## Description of the task:
Each line below must be reproduced exactly.
** Records for processing follows **
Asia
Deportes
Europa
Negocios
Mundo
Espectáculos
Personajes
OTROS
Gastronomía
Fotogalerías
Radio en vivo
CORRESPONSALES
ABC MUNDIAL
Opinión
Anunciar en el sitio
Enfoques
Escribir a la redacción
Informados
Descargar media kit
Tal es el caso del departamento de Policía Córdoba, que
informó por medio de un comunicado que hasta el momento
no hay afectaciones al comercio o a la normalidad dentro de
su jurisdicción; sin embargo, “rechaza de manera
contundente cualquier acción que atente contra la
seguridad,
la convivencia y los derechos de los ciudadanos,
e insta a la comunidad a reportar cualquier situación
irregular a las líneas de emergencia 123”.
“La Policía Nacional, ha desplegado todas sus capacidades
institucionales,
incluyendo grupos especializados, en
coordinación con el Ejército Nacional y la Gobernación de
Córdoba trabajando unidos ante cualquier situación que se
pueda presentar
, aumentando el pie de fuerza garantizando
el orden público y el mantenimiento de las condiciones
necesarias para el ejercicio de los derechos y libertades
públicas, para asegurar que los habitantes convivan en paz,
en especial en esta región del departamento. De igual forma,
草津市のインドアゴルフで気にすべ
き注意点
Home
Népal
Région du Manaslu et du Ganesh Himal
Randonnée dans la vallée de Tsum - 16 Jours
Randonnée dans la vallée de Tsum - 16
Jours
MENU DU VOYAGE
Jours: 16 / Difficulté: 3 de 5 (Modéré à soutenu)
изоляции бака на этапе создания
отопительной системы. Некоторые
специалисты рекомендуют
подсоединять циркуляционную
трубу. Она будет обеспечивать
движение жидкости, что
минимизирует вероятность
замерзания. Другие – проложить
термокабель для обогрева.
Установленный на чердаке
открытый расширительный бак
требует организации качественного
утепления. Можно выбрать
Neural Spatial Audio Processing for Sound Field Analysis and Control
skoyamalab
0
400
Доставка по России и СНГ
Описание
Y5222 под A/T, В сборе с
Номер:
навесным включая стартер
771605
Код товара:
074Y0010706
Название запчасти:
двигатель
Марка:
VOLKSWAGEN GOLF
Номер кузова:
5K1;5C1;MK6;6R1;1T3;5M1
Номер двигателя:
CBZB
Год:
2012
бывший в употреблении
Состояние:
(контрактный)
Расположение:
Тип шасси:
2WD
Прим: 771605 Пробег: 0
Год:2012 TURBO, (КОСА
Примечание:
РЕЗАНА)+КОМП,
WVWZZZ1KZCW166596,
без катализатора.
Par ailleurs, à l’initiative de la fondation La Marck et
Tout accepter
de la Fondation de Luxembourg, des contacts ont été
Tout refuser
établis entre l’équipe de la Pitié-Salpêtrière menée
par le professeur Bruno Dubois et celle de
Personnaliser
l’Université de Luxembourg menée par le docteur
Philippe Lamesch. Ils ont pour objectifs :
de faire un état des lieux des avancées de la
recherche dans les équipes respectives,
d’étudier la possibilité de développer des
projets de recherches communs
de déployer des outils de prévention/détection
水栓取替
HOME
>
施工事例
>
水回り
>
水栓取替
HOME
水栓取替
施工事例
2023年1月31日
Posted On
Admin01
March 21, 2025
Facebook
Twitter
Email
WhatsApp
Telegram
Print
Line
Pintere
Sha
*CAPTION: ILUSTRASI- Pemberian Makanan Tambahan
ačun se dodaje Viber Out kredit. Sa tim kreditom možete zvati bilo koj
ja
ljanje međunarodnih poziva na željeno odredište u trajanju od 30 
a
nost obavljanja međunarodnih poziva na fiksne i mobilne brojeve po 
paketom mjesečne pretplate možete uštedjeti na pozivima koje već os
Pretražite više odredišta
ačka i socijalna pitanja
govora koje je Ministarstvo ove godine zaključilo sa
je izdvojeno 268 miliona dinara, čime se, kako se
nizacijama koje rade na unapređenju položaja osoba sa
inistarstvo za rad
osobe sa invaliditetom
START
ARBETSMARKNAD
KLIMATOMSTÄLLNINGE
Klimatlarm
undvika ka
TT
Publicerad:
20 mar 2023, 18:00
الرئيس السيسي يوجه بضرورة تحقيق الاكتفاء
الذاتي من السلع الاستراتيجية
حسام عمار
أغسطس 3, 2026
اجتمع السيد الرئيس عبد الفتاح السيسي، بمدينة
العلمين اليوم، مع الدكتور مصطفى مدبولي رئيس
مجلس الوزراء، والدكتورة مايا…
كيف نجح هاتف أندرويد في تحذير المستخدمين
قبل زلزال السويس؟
** End of Records for processing **
## Solved problem:
Asia
Deportes
Europa
Negocios
Mundo
Espectáculos
Personajes
OTROS
Gastronomía
Fotogalerías
Radio en vivo
CORRESPONSALES
ABC MUNDIAL
Opinión
Anunciar en el sitio
Enfoques
Escribir a la redacción
Informados
Descargar media kit
Tal es el caso del departamento de Policía Córdoba, que
informó por medio de un comunicado que hasta el momento
no hay afectaciones al comercio o a la normalidad dentro de
su jurisdicción; sin embargo, “rechaza de manera
contundente cualquier acción que atente contra la
seguridad,
la convivencia y los derechos de los ciudadanos,
e insta a la comunidad a reportar cualquier situación
irregular a las líneas de emergencia 123”.
“La Policía Nacional, ha desplegado todas sus capacidades
institucionales,
incluyendo grupos especializados, en
coordinación con el Ejército Nacional y la Gobernación de
Córdoba trabajando unidos ante cualquier situación que se
pueda presentar
, aumentando el pie de fuerza garantizando
el orden público y el mantenimiento de las condiciones
necesarias para el ejercicio de los derechos y libertades
públicas, para asegurar que los habitantes convivan en paz,
en especial en esta región del departamento. De igual forma,
草津市のインドアゴルフで気にすべ
き注意点
Home
Népal
Région du Manaslu et du Ganesh Himal
Randonnée dans la vallée de Tsum - 16 Jours
Randonnée dans la vallée de Tsum - 16
Jours
MENU DU VOYAGE
Jours: 16 / Difficulté: 3 de 5 (Modéré à soutenu)
изоляции бака на этапе создания
отопительной системы. Некоторые
специалисты рекомендуют
подсоединять циркуляционную
трубу. Она будет обеспечивать
движение жидкости, что
минимизирует вероятность
замерзания. Другие – проложить
термокабель для обогрева.
Установленный на чердаке
открытый расширительный бак
требует организации качественного
утепления. Можно выбрать
Neural Spatial Audio Processing for Sound Field Analysis and Control
skoyamalab
0
400
Доставка по России и СНГ
Описание
Y5222 под A/T, В сборе с
Номер:
навесным включая стартер
771605
Код товара:
074Y0010706
Название запчасти:
двигатель
Марка:
VOLKSWAGEN GOLF
Номер кузова:
5K1;5C1;MK6;6R1;1T3;5M1
Номер двигателя:
CBZB
Год:
2012
бывший в употреблении
Состояние:
(контрактный)
Расположение:
Тип шасси:
2WD
Прим: 771605 Пробег: 0
Год:2012 TURBO, (КОСА
Примечание:
РЕЗАНА)+КОМП,
WVWZZZ1KZCW166596,
без катализатора.
Par ailleurs, à l’initiative de la fondation La Marck et
Tout accepter
de la Fondation de Luxembourg, des contacts ont été
Tout refuser
établis entre l’équipe de la Pitié-Salpêtrière menée
par le professeur Bruno Dubois et celle de
Personnaliser
l’Université de Luxembourg menée par le docteur
Philippe Lamesch. Ils ont pour objectifs :
de faire un état des lieux des avancées de la
recherche dans les équipes respectives,
d’étudier la possibilité de développer des
projets de recherches communs
de déployer des outils de prévention/détection
水栓取替
HOME
>
施工事例
>
水回り
>
水栓取替
HOME
水栓取替
施工事例
2023年1月31日
Posted On
Admin01
March 21, 2025
Facebook
Twitter
Email
WhatsApp
Telegram
Print
Line
Pintere
Sha
*CAPTION: ILUSTRASI- Pemberian Makanan Tambahan
ačun se dodaje Viber Out kredit. Sa tim kreditom možete zvati bilo koj
ja
ljanje međunarodnih poziva na željeno odredište u trajanju od 30 
a
nost obavljanja međunarodnih poziva na fiksne i mobilne brojeve po 
paketom mjesečne pretplate možete uštedjeti na pozivima koje već os
Pretražite više odredišta
ačka i socijalna pitanja
govora koje je Ministarstvo ove godine zaključilo sa
je izdvojeno 268 miliona dinara, čime se, kako se
nizacijama koje rade na unapređenju položaja osoba sa
inistarstvo za rad
osobe sa invaliditetom
START
ARBETSMARKNAD
KLIMATOMSTÄLLNINGE
Klimatlarm
undvika ka
TT
Publicerad:
20 mar 2023, 18:00
الرئيس السيسي يوجه بضرورة تحقيق الاكتفاء
الذاتي من السلع الاستراتيجية
حسام عمار
أغسطس 3, 2026
اجتمع السيد الرئيس عبد الفتاح السيسي، بمدينة
العلمين اليوم، مع الدكتور مصطفى مدبولي رئيس
مجلس الوزراء، والدكتورة مايا…
كيف نجح هاتف أندرويد في تحذير المستخدمين
قبل زلزال السويس؟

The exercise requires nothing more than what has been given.